------ THE DATA ------
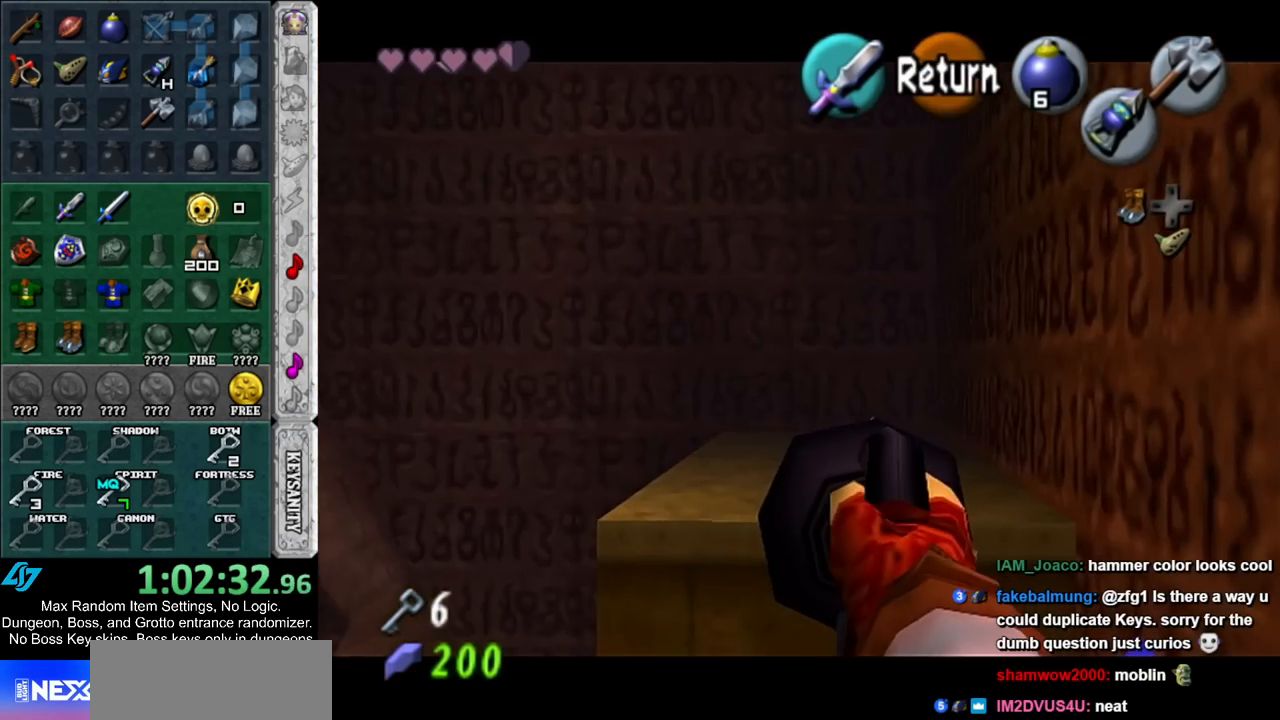
{"buttons": ["Z"], "left_stick": "center", "right_stick": "center", "events": [[33, "left_stick", "up-right"], [333, "left_stick", "center"]]}
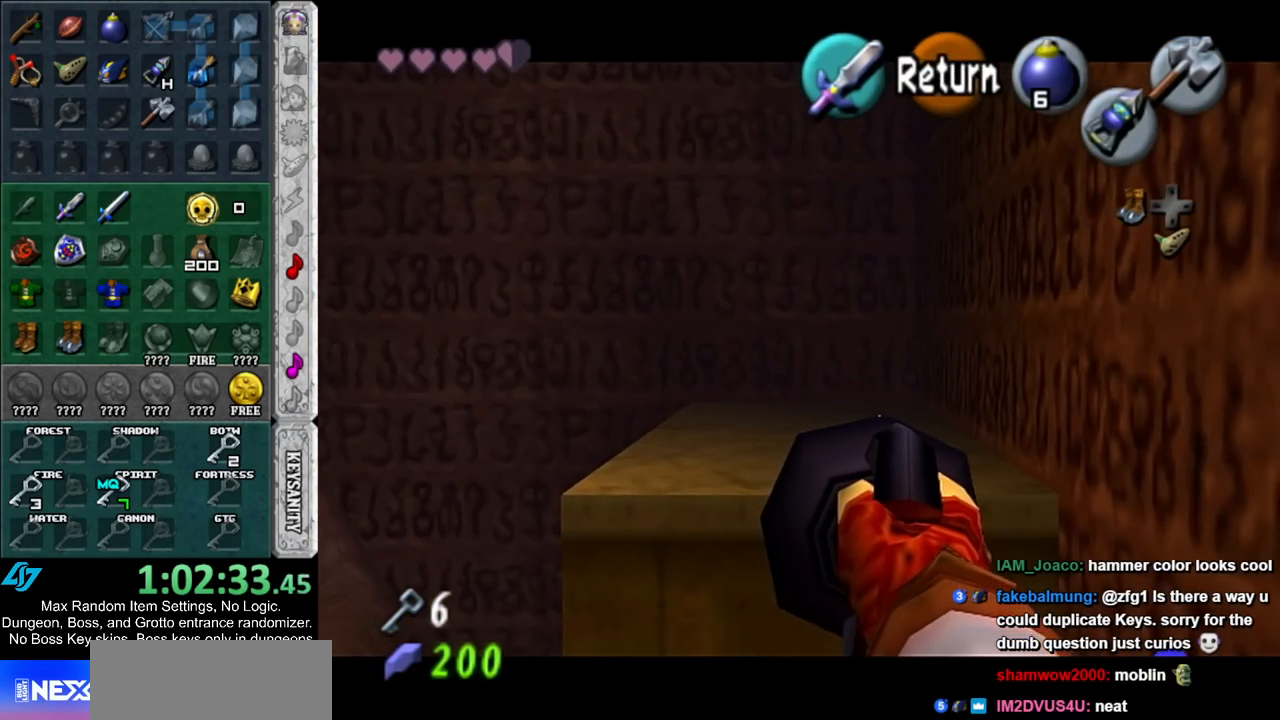
{"buttons": ["Z"], "left_stick": "center", "right_stick": "center", "events": [[100, "left_stick", "up"], [183, "left_stick", "up-right"], [317, "left_stick", "center"]]}
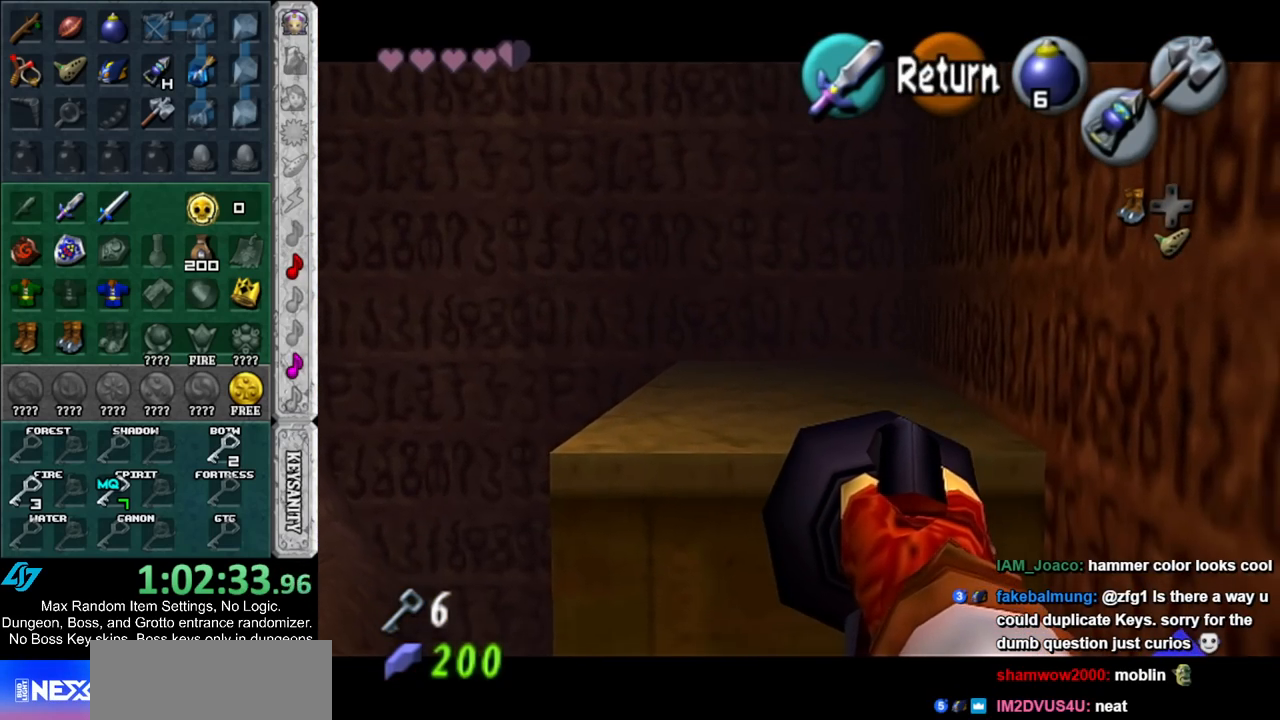
{"buttons": [], "left_stick": "center", "right_stick": "center", "events": [[250, "Y", "down"], [350, "Z", "up"], [367, "Y", "up"]]}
------
▶ WHAT NEEDS TO BE DONE: In copying the listing, reproduce each line exactly and omit the pictures.

▶ RESPONSE BOX:
{"buttons": ["Z"], "left_stick": "center", "right_stick": "center", "events": [[33, "left_stick", "up-right"], [333, "left_stick", "center"]]}
{"buttons": ["Z"], "left_stick": "center", "right_stick": "center", "events": [[100, "left_stick", "up"], [183, "left_stick", "up-right"], [317, "left_stick", "center"]]}
{"buttons": [], "left_stick": "center", "right_stick": "center", "events": [[250, "Y", "down"], [350, "Z", "up"], [367, "Y", "up"]]}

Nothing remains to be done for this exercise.